Increased costs on all fronts don’t help, either. Jasmine Hirsch, winemaker and general manager at California’s Hirsch Vineyards, notes that it’s gotten so expensive to operate that even some nicer restaurants are forgoing sommeliers or wine experts, which ultimately means that they have to forgo wines that are more difficult to sell. “Post-pandemic, everything is more expensive,” says Joel Lee Kulp, owner of The Richardson in Brooklyn, N.Y. “It’s not so much [that we’re] trying to compensate for ‘challenging years’ as much as it is simply a new reality.” For Kulp, when menu prices need to go up, the drink menu is an easy place to start, and especially the wines by the glass, where the offerings are being changed more frequently. “You can only add $1 to the price of fries, because the fries are still the same. You have a lot more freedom with choosing new wines. Higher-priced glass pours get higher check averages.” Kulp explains that price increases sometimes happen because the restaurant is genuinely offering a more expensive and ideally better glass of wine, but admits that in many cases, “[a restaurant] may simply be pushing the pricing envelope as a way to see how far they can go once they have seen how far the neighboring restaurant goes.”

As a result, there’s a noticeable shift on drinks menus. “Many restaurateurs are simply not willing to invest in wine programs, and instead are focused on cocktails and spirits,” says Kristin Olszewski, founder and CEO at Nomadica Wine. There’s no doubt that wine’s share of sales in restaurants is shrinking. “In the last year and a half, we have seen an almost 10 percent increase … in the sales of spirits and cocktails,” Mendelsohn says.

“Restaurants are still a really important way for us to make sure that we’re not the only people talking about our wines. We think it’s worth subsidizing our wine so we can offer a good by-the-glass price through our distributors.”

Price is surely a factor, but so are two inescapable realities for wine: It is no longer seen as the only option for pairing with food in many settings, and many of the wines that command critical acclaim and lofty scores are not just expensive, but ill-suited as a pairing with many of the most prevalent culinary trends of the last decade.

Reassessing Priorities

Wineries, too, have brought about some of these changes. When on-premise sales evaporated in March 2020, wineries were forced to pivot almost overnight. Some were able to increase their presence in off-premise outlets ranging from grocery stores to big-box retailers, while others turned to their existing coterie of wine club members, hosting online classes and events initially while expanding their direct-to-consumer efforts and offerings. Now that normalcy is restored for the most part, that added workload can be especially taxing for smaller producers, diverting attention and resources from other opportunities. “Between my wine club, social media, wholesale, and my tasting room, how you reach people is more scattered, and my bandwidth for building and maintaining relationships with restaurants has shrunk,” says Shiels.

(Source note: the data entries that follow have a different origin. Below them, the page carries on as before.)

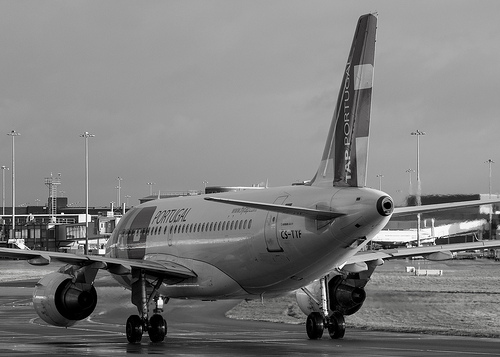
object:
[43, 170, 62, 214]
tower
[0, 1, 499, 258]
background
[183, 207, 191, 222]
letter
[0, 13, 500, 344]
airplane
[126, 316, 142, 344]
wheel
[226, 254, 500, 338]
grass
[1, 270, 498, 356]
tarmac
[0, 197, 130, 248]
building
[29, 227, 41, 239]
window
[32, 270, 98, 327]
engine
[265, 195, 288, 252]
door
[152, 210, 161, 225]
letter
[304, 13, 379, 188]
tail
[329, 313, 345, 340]
wheel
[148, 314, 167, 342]
wheel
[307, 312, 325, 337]
wheel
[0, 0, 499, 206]
sky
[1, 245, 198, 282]
wing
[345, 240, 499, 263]
wing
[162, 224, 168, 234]
window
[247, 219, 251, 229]
window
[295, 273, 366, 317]
engine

To be fair, the prior model is still working for some wineries. “Restaurants are still a really important way for us to make sure that we’re not the only people talking about our wines,” says Jason Haas, general manager of California’s Tablas Creek Vineyard. “We think it’s worth subsidizing our wine so we can offer a good by-the-glass price through our distributors.” Haas admits that profit isn’t really the point of selling his wine wholesale, but remains committed to the notion that those kinds of “in the wild” encounters generate new visitors and wine club members.

Great restaurant wine programs still exist throughout the country, but it’s clear that wine is in many ways losing ground outside those strongholds. An increasing number of restaurants view wine as just another part of their beverage offerings, not the centerpiece of their program. Even if many winemakers recognize that restaurants might simply not be a productive outlet for their wines, none of them are happy about it. They recognize that for the wine industry to remain vibrant, it needs to continue to be a crucial part of the American dining experience, but for now it’s unclear if it will be so in the vast majority of American restaurants.